Many vacationers know this burger from the Balkans, which you get with ajvar and rice or fries. We thank you for having our original recipe for Pljeskavica, which is also available in authentic and delicious form. We follow the Serbian recipe without sheep cheese, but with lots of spices. Our minced meat is delivered directly to the butcher, as it must be coarse (max 5-6 mm!!!). It consists of two parts, one part mutton and one part pork. The meat should be lean (neck, shoulder, and belly are my favorites).
Especially in Serbia, Pljeskavica is considered a national shrine, and being described as a burger does the traditional meat dish wrong. Why does every beef patty have to be a burger? Meatball buns aren’t hamburgers either… and neither are Pljeskavitsa, to be exact!
Authentic Balkan cuisine has many relatives
In addition to Turkish and Greek, the countries of the Mediterranean cuisine characterize the cuisine of the Balkans and thus the Serbian cuisine. Especially in rural areas outside the tourist centers, you can find interesting cuisine full of variety and specialties. Here are three dishes:
Pljeskavica is a popular lunch spot for adults and children. Traditionally, it is served with bread, cream (a type of cream cheese), lettuce and onion. Feasts often include the popular Juvek rice and of course homemade Ajwar. If you want to remember your last vacation in the Balkans, for example in Croatia or Serbia, our recipes now have everything you need. By the way, fries always work as a side dish and a dollop of melted cheese on top…
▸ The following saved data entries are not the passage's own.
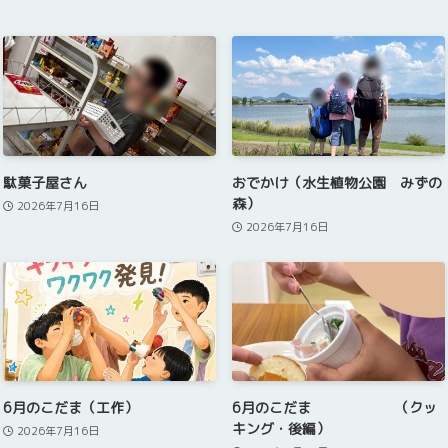
駄菓子屋さん
おでかけ（水生植物公園 みずの
森）
2026年7月16日
2026年7月16日
6月のこだま（工作）
6月のこだま （クッ
キング・後編）
2026年7月16日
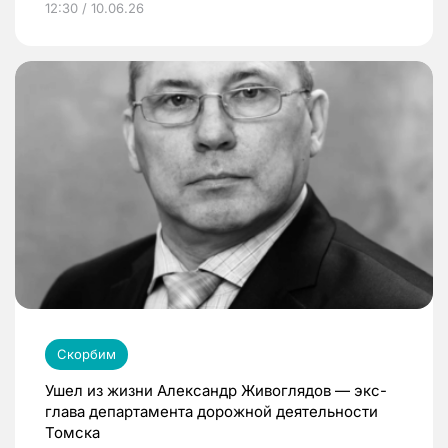
12:30 / 10.06.26
Скорбим
Ушел из жизни Александр Живоглядов — экс-
глава департамента дорожной деятельности
Томска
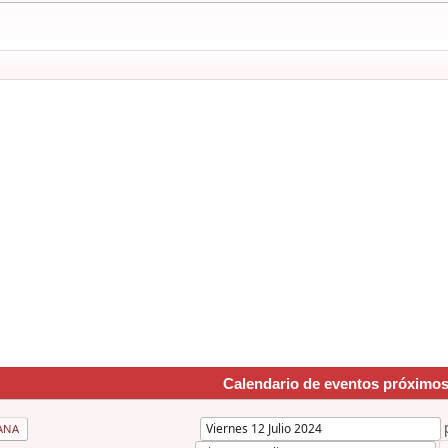
Calendario de eventos próximo
ANA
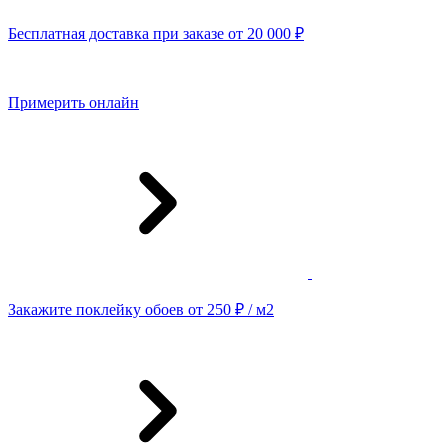
Бесплатная доставка при заказе от 20 000 ₽
Примерить онлайн
Закажите поклейку обоев от 250 ₽ / м2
A hamburger classic from the Balkans: Holy Pljeskavitsa
Pljeskavica is not only the unofficial national dish of Serbia. Spicy food is popular in the Balkans.
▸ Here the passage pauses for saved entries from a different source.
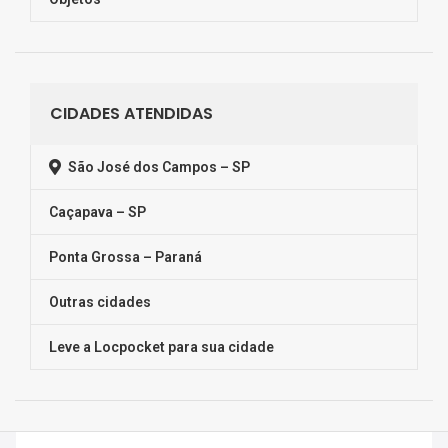
CIDADES ATENDIDAS
São José dos Campos – SP
Caçapava – SP
Ponta Grossa – Paraná
Outras cidades
Leve a Locpocket para sua cidade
First, mix the meat well. Then finely chop the onion. Chop the garlic and add to the meat. Mix all the other ingredients well with the meat and breadcrumbs. Make sure the mass is not too wet here. If necessary, add another 1-2 tablespoons of flour. Leave everything in the fridge for 60 minutes (overnight is better!).
Form the mixture into four balls. Flatten them (about 1.5-2 cm thick) with a greased flat plate.
The original Pljeskavica is grilled. To do this, heat the grill and pljeskavica oil. Grill for 5-6 minutes on both sides. Alternatively, they also work on the pan, but one after the other for reasons of space. Keep the first ones warm in the oven.
Just before serving, sprinkle coarse salt on the plate and serve with a side dish… Ajvar is the best!